Readers of Reason magazine and Reason‘s “Hit & Run” blog had access this week to John Locke Foundation President John Hood‘s article “Laboratories of Prosperity,” which emphasizes state-level public policies that are more likely to foster economic growth. A Forbes columnist cited Hood’s work.

Business North Carolina interviewed Hood about the potential sale of the North Carolina Railroad, while the Charlotte Business Journal sought his expert analysis of the political implications surrounding Duke Energy’s recent coal ash spill near the Dan River. (“I think the main political loser is Duke,” said John Hood, president of the right-leaning John Locke Foundation. “The nest has been fouled by the circumstances of the merger (with Progress Energy Inc. in 2012). To think those wounds have healed — there’s a lot of suspicion about Duke on the right and the left.”)

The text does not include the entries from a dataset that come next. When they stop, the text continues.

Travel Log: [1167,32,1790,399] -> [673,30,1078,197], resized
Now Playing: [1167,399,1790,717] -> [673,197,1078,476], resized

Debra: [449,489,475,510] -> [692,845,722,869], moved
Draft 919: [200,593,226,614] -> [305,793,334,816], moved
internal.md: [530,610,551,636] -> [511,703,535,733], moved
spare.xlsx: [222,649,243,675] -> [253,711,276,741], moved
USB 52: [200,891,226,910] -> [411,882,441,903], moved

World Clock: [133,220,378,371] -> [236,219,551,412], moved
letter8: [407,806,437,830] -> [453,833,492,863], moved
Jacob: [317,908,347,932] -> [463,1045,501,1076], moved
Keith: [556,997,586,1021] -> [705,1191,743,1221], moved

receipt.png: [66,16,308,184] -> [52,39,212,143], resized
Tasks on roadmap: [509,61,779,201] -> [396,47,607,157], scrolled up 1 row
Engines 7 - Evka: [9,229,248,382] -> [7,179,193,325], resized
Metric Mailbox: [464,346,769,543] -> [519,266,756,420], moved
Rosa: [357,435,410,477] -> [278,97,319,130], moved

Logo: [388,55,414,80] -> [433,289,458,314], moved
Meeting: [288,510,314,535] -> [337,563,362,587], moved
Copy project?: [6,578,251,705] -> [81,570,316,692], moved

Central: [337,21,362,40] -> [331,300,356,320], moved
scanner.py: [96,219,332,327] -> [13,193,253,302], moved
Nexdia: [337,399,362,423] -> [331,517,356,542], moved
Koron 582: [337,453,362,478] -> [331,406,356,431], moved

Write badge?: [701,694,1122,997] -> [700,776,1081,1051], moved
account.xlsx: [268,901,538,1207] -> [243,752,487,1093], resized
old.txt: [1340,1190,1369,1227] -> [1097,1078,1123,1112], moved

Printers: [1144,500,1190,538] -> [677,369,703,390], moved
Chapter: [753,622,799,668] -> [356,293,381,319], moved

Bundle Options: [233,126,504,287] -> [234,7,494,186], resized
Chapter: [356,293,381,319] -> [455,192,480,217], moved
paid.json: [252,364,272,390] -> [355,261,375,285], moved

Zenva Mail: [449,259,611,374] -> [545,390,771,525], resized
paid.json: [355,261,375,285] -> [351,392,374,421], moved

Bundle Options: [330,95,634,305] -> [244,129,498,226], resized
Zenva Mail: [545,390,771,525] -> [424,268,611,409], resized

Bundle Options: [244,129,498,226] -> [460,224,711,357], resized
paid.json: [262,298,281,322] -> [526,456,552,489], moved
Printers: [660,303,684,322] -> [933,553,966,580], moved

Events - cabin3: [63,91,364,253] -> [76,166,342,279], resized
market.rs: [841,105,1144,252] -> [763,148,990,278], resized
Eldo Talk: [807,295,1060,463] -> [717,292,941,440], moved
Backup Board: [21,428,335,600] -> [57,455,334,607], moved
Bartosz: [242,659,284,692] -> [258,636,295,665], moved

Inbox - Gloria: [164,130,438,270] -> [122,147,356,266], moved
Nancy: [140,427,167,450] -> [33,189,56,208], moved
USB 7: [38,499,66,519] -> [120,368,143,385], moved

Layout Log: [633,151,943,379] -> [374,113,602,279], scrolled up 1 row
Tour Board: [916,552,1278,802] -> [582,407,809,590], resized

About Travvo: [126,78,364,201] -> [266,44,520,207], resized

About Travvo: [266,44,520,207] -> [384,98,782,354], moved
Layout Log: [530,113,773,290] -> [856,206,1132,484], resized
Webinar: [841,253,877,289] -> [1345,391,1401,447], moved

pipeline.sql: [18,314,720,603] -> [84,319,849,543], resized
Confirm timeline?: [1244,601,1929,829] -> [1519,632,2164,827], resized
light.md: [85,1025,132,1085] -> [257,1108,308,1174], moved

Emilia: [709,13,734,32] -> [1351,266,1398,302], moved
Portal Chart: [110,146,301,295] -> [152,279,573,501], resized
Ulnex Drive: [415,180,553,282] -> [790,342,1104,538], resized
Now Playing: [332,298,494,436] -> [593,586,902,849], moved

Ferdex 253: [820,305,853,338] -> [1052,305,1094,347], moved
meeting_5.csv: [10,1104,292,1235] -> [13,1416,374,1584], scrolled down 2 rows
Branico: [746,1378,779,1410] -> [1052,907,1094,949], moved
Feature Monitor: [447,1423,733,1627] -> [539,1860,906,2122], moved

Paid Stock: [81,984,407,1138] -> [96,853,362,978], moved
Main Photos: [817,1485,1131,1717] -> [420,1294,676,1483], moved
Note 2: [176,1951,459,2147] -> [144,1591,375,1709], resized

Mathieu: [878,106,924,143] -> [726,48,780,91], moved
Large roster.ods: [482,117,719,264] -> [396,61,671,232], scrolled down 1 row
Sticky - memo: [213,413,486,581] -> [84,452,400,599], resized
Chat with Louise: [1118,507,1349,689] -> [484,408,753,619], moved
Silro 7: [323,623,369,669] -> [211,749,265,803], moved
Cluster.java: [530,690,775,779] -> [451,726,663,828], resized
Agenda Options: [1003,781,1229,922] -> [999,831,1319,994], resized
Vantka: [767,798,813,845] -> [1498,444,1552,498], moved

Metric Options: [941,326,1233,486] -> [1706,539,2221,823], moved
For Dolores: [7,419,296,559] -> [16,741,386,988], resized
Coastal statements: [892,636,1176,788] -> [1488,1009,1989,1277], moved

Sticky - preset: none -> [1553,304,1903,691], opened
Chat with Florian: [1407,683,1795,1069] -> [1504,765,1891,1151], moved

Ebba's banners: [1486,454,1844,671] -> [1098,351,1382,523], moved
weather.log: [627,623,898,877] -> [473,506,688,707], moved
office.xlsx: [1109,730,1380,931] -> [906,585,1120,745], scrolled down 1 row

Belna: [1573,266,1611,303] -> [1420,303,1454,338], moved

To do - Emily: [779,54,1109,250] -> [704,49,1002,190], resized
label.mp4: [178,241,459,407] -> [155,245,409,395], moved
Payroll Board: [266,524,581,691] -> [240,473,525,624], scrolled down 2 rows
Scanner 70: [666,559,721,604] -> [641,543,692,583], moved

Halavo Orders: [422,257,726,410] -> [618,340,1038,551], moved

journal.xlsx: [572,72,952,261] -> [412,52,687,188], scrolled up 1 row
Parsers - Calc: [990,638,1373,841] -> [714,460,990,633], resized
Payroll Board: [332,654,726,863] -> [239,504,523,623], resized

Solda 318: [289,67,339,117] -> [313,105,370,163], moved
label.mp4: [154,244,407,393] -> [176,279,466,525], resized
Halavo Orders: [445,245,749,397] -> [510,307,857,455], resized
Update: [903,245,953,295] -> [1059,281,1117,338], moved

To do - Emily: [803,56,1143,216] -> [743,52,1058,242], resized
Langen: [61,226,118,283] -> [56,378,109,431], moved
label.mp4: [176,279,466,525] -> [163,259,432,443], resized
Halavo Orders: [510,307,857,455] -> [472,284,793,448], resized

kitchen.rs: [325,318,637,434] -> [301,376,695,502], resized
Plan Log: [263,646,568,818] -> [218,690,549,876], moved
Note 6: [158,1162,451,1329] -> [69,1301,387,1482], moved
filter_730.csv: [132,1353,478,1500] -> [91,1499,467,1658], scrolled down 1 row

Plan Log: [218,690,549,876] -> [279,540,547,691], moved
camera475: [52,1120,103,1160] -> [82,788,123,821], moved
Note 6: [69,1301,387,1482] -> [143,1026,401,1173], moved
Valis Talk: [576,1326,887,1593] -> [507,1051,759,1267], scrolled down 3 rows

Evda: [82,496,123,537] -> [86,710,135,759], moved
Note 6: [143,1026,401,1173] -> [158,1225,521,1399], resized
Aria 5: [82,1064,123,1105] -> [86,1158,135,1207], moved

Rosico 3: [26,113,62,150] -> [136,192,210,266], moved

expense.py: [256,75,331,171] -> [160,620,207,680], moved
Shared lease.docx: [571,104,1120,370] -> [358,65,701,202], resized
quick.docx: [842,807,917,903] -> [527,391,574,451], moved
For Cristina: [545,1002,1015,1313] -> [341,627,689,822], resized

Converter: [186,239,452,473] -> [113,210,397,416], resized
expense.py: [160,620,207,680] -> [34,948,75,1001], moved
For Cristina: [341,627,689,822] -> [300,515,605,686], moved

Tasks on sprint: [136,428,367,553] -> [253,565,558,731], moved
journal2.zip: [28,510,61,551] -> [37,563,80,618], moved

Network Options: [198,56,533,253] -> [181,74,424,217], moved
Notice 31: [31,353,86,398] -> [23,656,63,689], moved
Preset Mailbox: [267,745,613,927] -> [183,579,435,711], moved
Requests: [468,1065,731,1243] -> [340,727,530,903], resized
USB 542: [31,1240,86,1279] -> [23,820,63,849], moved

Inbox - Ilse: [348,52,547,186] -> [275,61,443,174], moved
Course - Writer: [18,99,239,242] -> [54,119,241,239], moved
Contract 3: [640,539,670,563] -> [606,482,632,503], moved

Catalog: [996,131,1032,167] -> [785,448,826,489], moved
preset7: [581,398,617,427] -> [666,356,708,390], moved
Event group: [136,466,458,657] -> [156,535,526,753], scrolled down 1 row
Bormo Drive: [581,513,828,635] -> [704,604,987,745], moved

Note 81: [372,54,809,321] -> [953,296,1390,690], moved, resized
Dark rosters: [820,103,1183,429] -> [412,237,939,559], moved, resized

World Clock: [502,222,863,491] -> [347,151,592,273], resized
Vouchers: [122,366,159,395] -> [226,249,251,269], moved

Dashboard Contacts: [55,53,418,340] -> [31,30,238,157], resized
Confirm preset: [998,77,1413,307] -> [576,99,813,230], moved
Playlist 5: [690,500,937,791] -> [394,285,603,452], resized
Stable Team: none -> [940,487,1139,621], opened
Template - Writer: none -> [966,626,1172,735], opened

The Wilson Daily Times quoted Hood in an article about North Carolina’s latest employment numbers. (John Hood, John Locke Foundation president, said that recently released unemployment figures reflect signs of growing strength in the North Carolina economy. The rate of job growth has increased since July, when extended federal unemployment insurance benefits ended in the state, he said.) The Richmond County Daily Journal reprinted a JLF news release featuring Hood’s analysis of the same employment data. A Laurinburg Exchange letter writer cited Hood’s recent discussion of the so-called Moral Monday movement. N.C. Senate Republicans promoted Hood’s column on the competitiveness of Wake County’s legislative election districts.